Abstract We propose to determine the structural and molecular basis of membrane curvature recognition using SpoVM, a highly conserved 26-residue peptide found in Bacillus subtilis (B. subtilis), as a model. During forespore formation, SpoVM exclusively binds to the convex surface of the forespore and initiates the assembly of a protein coat. In 2009, Ramamurthi et al. discovered that SpoVM uses the membrane geometry as an ultimate cue for its final subcellular localization. However, it is unclear how the nanometer-sized SpoVM (~40 ¿ for a presumed ¿-helix) is able to recognize the slightly curved surface of the micrometer-sized forespore. Contrary to the current belief that SpoVM assumes a long straight amphipathic ¿-helix and shallowly associates at the membrane surface, we found that SpoVM adopts a loop-helix structure that is deeply embedded in the membrane. This proposal seeks to extend the study to model systems that are similar in curvature and lipid composition to the membrane of the B. subtilis forespore in order to elucidate the molecular mechanism of SpoVM membrane curvature recognition. We hypothesize that deep hydrophobic insertion is key for SpoVM to detect small membrane curvature. While pursuing these goals, we will exploit geometrically well-defined spherical supported lipid bilayers as a new model for the curved membrane and develop an in situ NMR approach for determining membrane protein structures. The shape of cellular membranes is a well-conserved evolutionary phenotype. Membrane shape is generated and maintained by the interplay of protein-lipid and lipid-lipid interactions. The detection and remodeling of membrane shapes are part of many essential cellular processes such as endocytosis, vesiculation and protein trafficking. Understanding the molecular mechanism for the generation, maintenance, and regulation of membrane geometry is a fundamental question in biology and will open up new therapeutic opportunities.

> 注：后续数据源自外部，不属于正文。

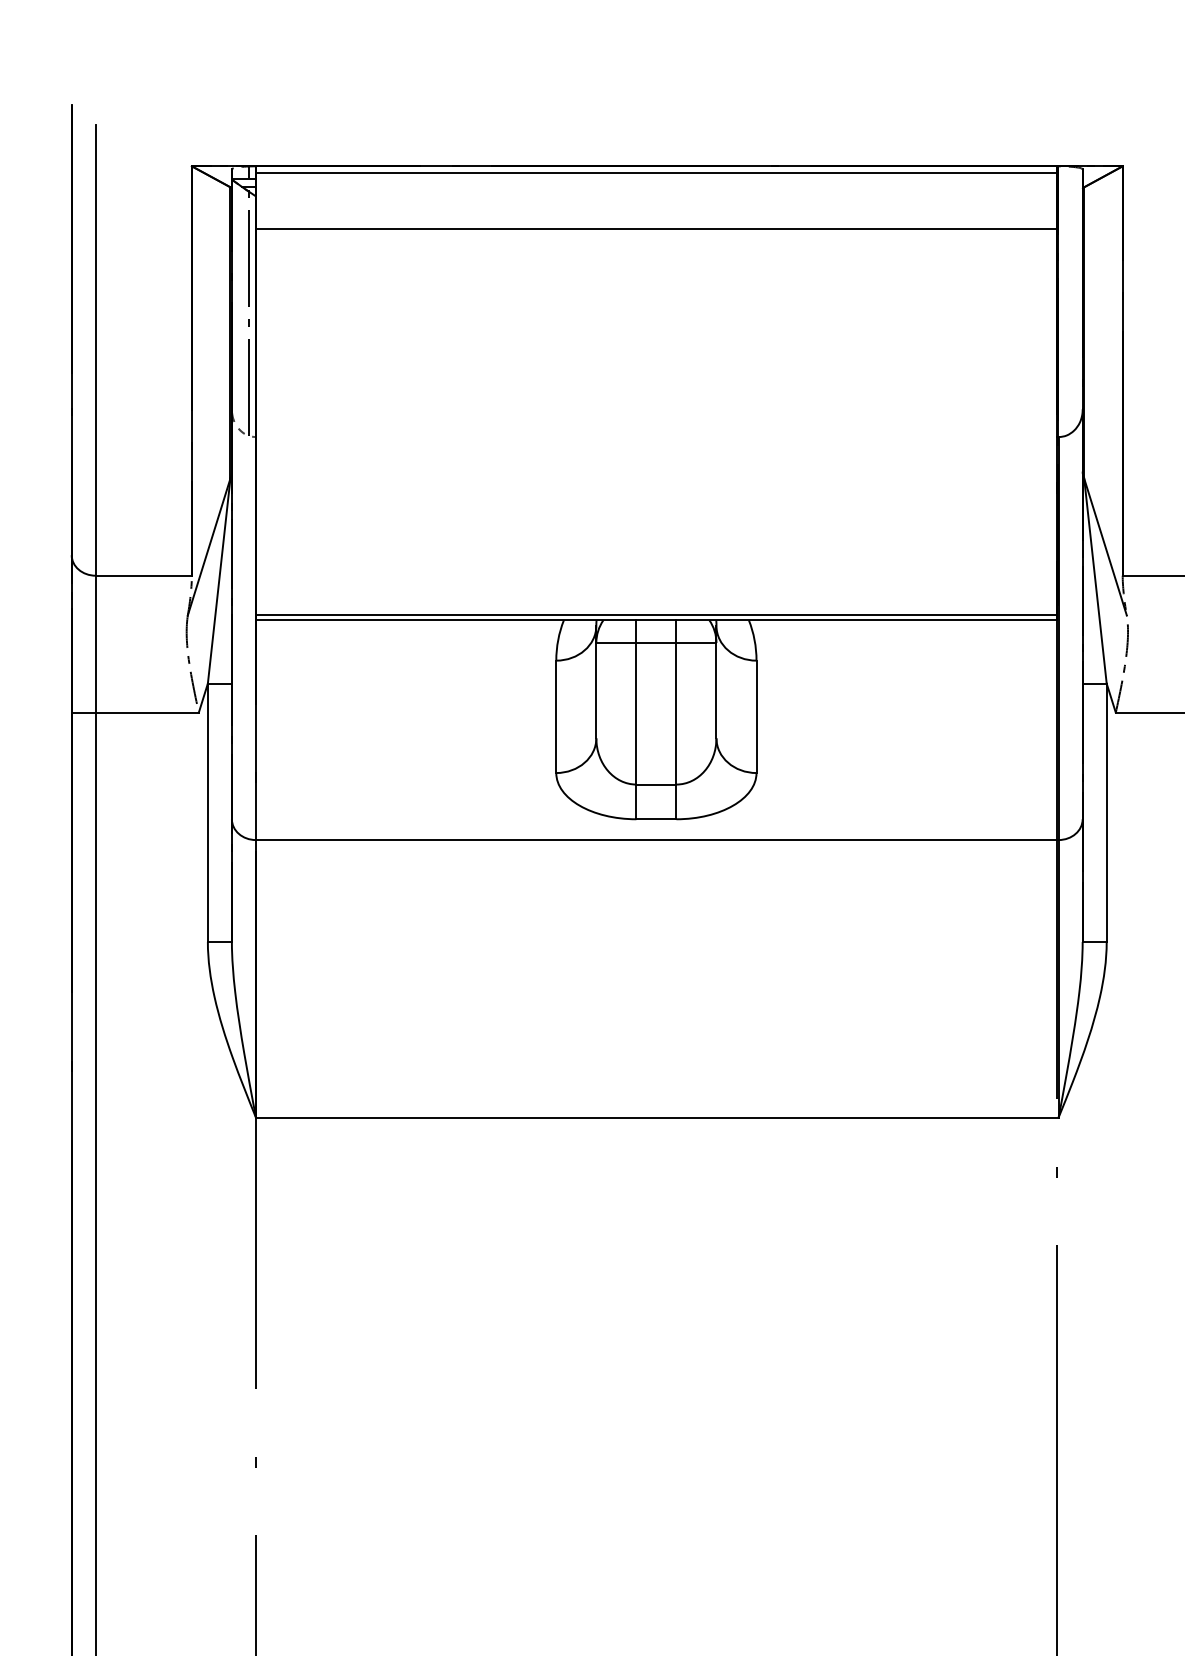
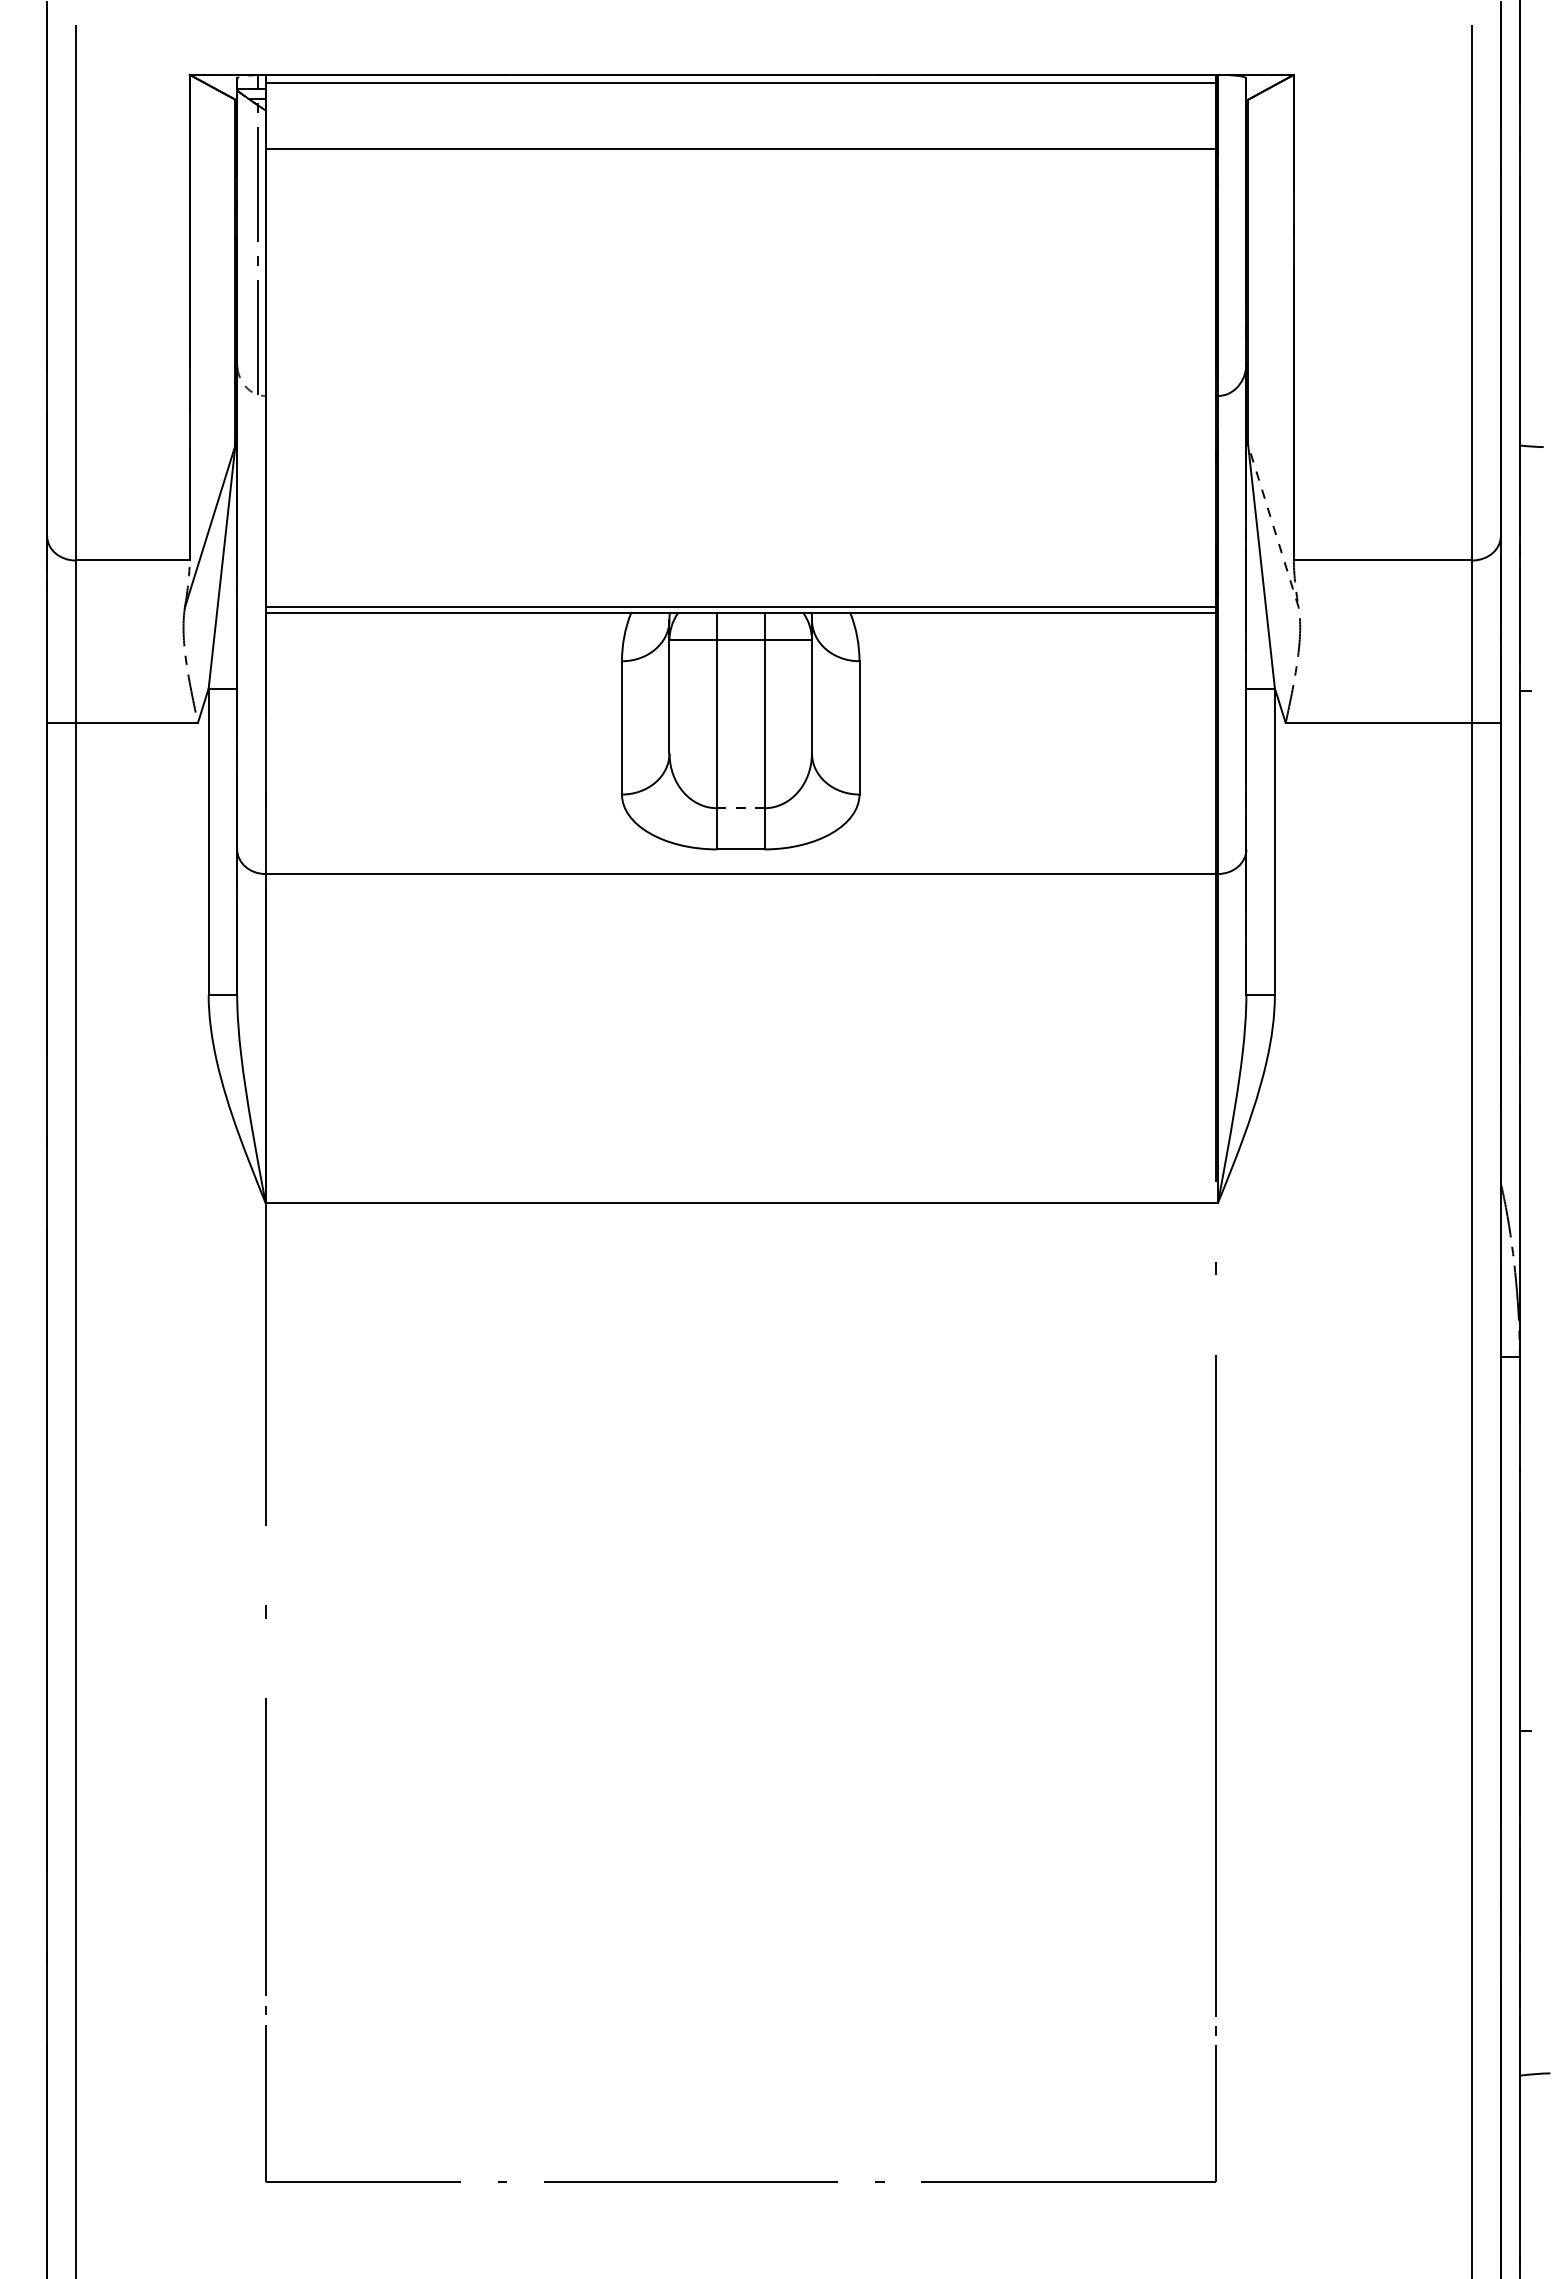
line: (1105, 546) -> (1273, 525), solid -> dashed
line: (656, 784) -> (740, 808), solid -> dashed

抽象的 我们建议确定膜曲率识别的结构和分子基础 使用SpoVM（一种在枯草芽孢杆菌（B. subtilis）中发现的高度保守的26个残基肽）作为模型。 在前孢子形成过程中，SpoVM 专门结合到前孢子的凸面并启动 2009 年，Ramamurthi 等人发现 SpoVM 使用膜几何结构。 作为其最终亚细胞定位的最终线索然而，目前尚不清楚纳米尺寸的 SpoVM 是如何实现的。 （~40 ¿ 对于假定的 ¿ 螺旋）能够识别微米尺寸的稍微弯曲的表面 与目前认为 SpoVM 具有长直两亲性的观点相反。 -螺旋和 在膜表面浅缔合，我们发现SpoVM采用环螺旋结构，即 该提案旨在将研究扩展到类似的系统模型。 枯草芽孢杆菌前孢子膜的曲率和脂质组成，以阐明 SpoVM膜曲率识别的分子机制 插入是 SpoVM 检测小膜曲率的关键，在实现这些目标的同时，我们将利用这一点。 几何形状明确的球形支撑脂质双层作为弯曲膜的新模型 开发一种用于确定膜蛋白结构的原位核磁共振方法。 细胞膜的形状是一种高度保守的进化表型。 通过蛋白质-脂质和脂质-脂质相互作用的相互作用产生和维持。 膜形状的重塑是许多重要细胞过程的一部分，例如内吞作用、 了解囊泡形成和蛋白质运输的分子机制。 膜几何形状的调节是生物学中的一个基本问题，并将开辟新的治疗方法 机会。